There was a news headline last week that caught my eye : that the respite provision for parents of special needs children had been cut by 15% on average. Well in 2015, our experience has been 100% reduction as our provision closed back in February and there is nowhere like in within our own local authority boundary. We have had to opt for a great facility for Joshua, that took us an hour and a quarter to get to on Friday afternoon!
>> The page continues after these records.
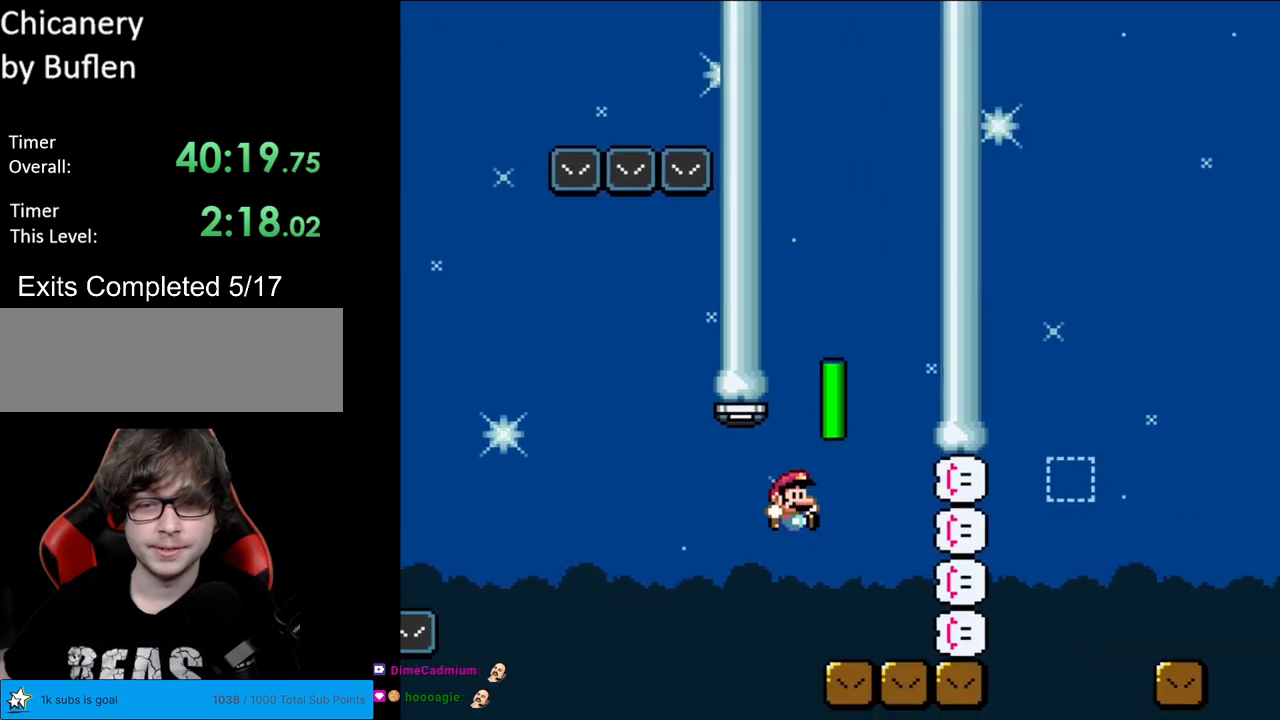
{"buttons": ["B", "Y", "DPAD_RIGHT"], "events": [[67, "B", "up"], [417, "B", "down"]]}
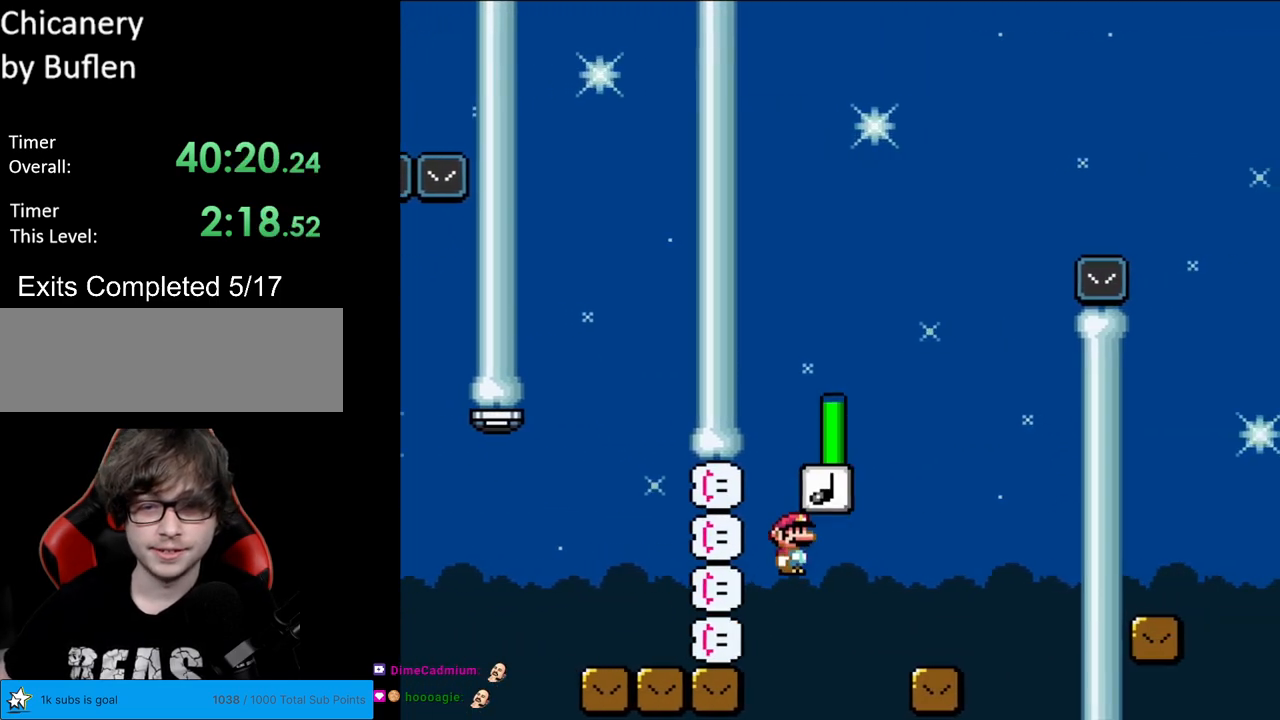
{"buttons": ["B", "Y", "DPAD_LEFT"], "events": [[233, "B", "up"], [333, "DPAD_RIGHT", "up"], [350, "DPAD_LEFT", "down"], [383, "B", "down"]]}
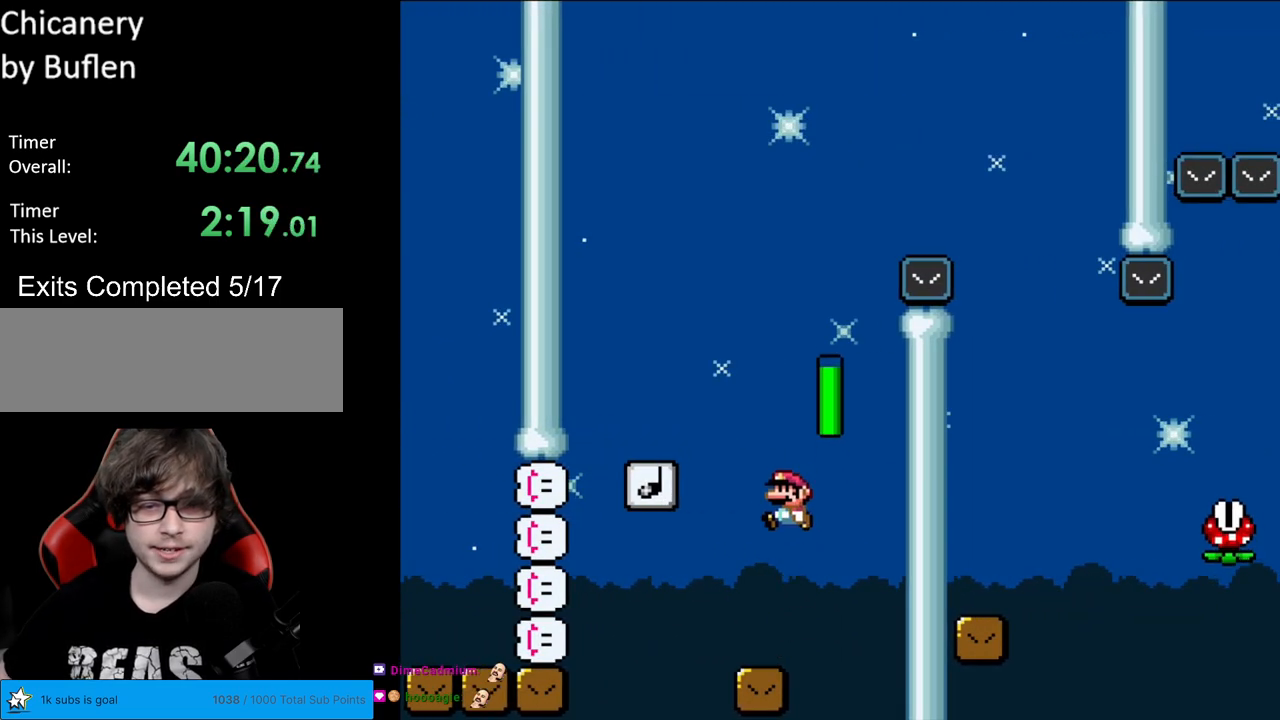
{"buttons": ["B", "Y", "DPAD_RIGHT"], "events": [[283, "B", "up"], [383, "DPAD_LEFT", "up"], [383, "DPAD_RIGHT", "down"], [417, "B", "down"]]}
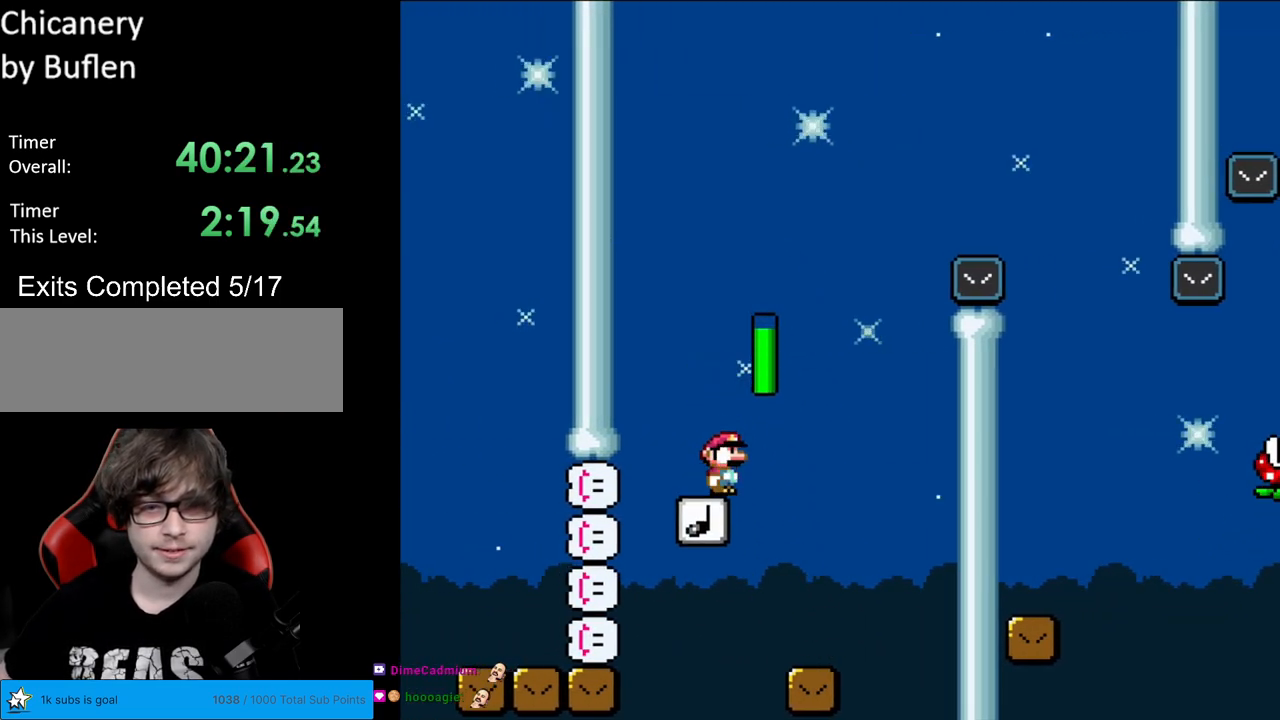
{"buttons": ["B", "Y", "DPAD_RIGHT"], "events": []}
fortunately Joshua is a great traveller and he is likely to sleep on the journey, but the distance from home is a concern largely due to his seizure activity : if Joshua has a seizure en route, he is vulnerable as he will be in a rural area between cities and so he could be many miles from his nearest A&E department, but Transport are not trained to administer his rescue medication, simply to call 999 and keep him safe while waiting for the ambulance. If we receive that call advising us that Joshua is on his way to hospital, we too could be over an hour’s drive away from our son.having seen the terror on his face before once when he arrived at A&E without us by his side, it is not something that I ever want him to have to go through again.
Our need for respite as a family is such that, after 8 months without any overnight provision, that we are keen to accept the best that our neighbouring local authority can offer. But it does not come without it’s risks and worries. I have had to fight hard for this and am not going to let it go without really trying to overcome the issues and give it a go.
but I know there are other families who were left without ‘ short breaks’ as we now call respite, who have not fought as hard as we have, so have been left to muddle through. Who no longer get that family time without the demanding son who dominates every weekend and evening with what he can and will tolerate. Due to local authority cuts in this valuable service, children are being limited in their weekend activities simply because they are too difficult to manage and to take out, without an army of family to support their anti- social behaviour. In many cases, if they do not get their allocated one weekend in four ‘off’ then enormous pressure is heaped on the family as respite acts like a safety valve – you can cope with the sleepless Saturday night or the embarrassing scene in the supermarket, because you know that next weekend you will have some freedom to recover while your child is being taken good care of.
without that safety valve , day to day life may become too demanding and stressful for some families, and the whole situation could explode.